# Got some cleaner onto hood of new aquarium



## destructo (Aug 12, 2009)

I recently got a 33 gal from a family member and needless to say they did not take care of it. I started to rinse off the lid in my bathtub, only to remember there was some CLR still soaking in the tub to clean it out. I rinsed the hood off the best I could to remove any traces of the stuff however....

I am wondering if I didn't get any of the CLR into the tank itself should I worry? 
I read the bottle and it stated that there is no ammonia, phosphates or bleach and that its bio degradable. 

Any ideas?


----------



## ameekplec. (May 1, 2008)

I don't know what's in CLR, but copoius rinising with clean water, and maybe running some prime or other water conditioner and carbon before running the tank just to absorb anything if you're really concerned.

Me, I'd just really rinse with water, and use a sponge to wipe clean to make sure there's no residues.


----------



## destructo (Aug 12, 2009)

Thanks for the quick reply 
I figured if I really rinsed it it off and wipe it down with a clean cloth that it should be fine, just with all the crap I have gone through with my 15 gal, I just hope I didnt screw it up ahaha


----------



## Calmer (Mar 9, 2008)

You should be okay if you rinsed the hood off.
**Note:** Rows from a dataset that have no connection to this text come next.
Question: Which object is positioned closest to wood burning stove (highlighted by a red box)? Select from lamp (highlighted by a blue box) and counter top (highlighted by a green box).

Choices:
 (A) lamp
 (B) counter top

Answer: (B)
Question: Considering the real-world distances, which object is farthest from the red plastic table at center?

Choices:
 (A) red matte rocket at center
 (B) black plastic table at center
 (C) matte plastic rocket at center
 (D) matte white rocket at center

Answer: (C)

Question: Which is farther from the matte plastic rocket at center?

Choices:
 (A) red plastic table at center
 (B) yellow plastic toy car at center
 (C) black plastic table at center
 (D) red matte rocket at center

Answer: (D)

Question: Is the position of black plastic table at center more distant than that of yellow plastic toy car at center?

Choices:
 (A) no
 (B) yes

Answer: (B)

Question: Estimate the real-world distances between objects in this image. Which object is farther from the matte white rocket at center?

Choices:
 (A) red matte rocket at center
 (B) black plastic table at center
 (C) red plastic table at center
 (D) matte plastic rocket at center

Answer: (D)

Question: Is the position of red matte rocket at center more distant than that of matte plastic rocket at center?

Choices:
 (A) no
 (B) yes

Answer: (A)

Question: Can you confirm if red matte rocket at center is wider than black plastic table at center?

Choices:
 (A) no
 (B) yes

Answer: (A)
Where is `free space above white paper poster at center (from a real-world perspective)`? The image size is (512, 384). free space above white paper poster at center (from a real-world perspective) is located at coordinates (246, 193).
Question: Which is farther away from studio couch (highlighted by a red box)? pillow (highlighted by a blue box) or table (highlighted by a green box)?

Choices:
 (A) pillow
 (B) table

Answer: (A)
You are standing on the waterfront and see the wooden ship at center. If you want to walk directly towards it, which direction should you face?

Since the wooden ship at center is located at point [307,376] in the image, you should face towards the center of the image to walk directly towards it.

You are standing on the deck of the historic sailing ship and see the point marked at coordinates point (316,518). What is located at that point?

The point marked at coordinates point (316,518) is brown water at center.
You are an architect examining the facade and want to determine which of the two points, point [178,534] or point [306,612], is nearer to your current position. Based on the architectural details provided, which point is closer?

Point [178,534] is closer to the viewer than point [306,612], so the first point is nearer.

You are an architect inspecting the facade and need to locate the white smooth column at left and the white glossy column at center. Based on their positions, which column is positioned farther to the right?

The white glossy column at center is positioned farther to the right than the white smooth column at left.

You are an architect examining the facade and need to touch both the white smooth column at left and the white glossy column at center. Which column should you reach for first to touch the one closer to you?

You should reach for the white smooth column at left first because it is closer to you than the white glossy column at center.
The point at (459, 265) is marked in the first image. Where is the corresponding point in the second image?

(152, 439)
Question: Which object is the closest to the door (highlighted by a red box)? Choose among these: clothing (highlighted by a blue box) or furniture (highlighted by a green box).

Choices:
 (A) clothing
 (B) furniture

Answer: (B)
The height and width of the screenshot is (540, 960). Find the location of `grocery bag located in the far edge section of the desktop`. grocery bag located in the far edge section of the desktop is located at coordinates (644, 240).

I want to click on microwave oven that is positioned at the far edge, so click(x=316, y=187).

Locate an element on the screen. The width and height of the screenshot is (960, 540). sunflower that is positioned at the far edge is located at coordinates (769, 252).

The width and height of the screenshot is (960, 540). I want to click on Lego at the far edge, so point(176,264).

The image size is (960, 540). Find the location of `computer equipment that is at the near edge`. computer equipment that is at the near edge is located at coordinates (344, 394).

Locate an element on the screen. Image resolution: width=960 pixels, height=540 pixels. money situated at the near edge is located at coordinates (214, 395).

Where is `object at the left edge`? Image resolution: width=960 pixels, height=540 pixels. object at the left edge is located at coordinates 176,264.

The CLR MSDS sheet says that it is 81% - 89% diluted with water already in the container.
http://www.hescoinc.com/Msds/jelmar.html - Click the second link down.


----------



## destructo (Aug 12, 2009)

Calmer said:


> You should be okay if you rinsed the hood off. The CLR MSDS sheet says that it is 81% - 89% diluted with water already in the container.
> http://www.hescoinc.com/Msds/jelmar.html - Click the second link down.


Thanks for the reply 
Can't wait to start this bad boy up.


----------



## Calmer (Mar 9, 2008)

Your welcome 
Good luck with the new aquarium.


----------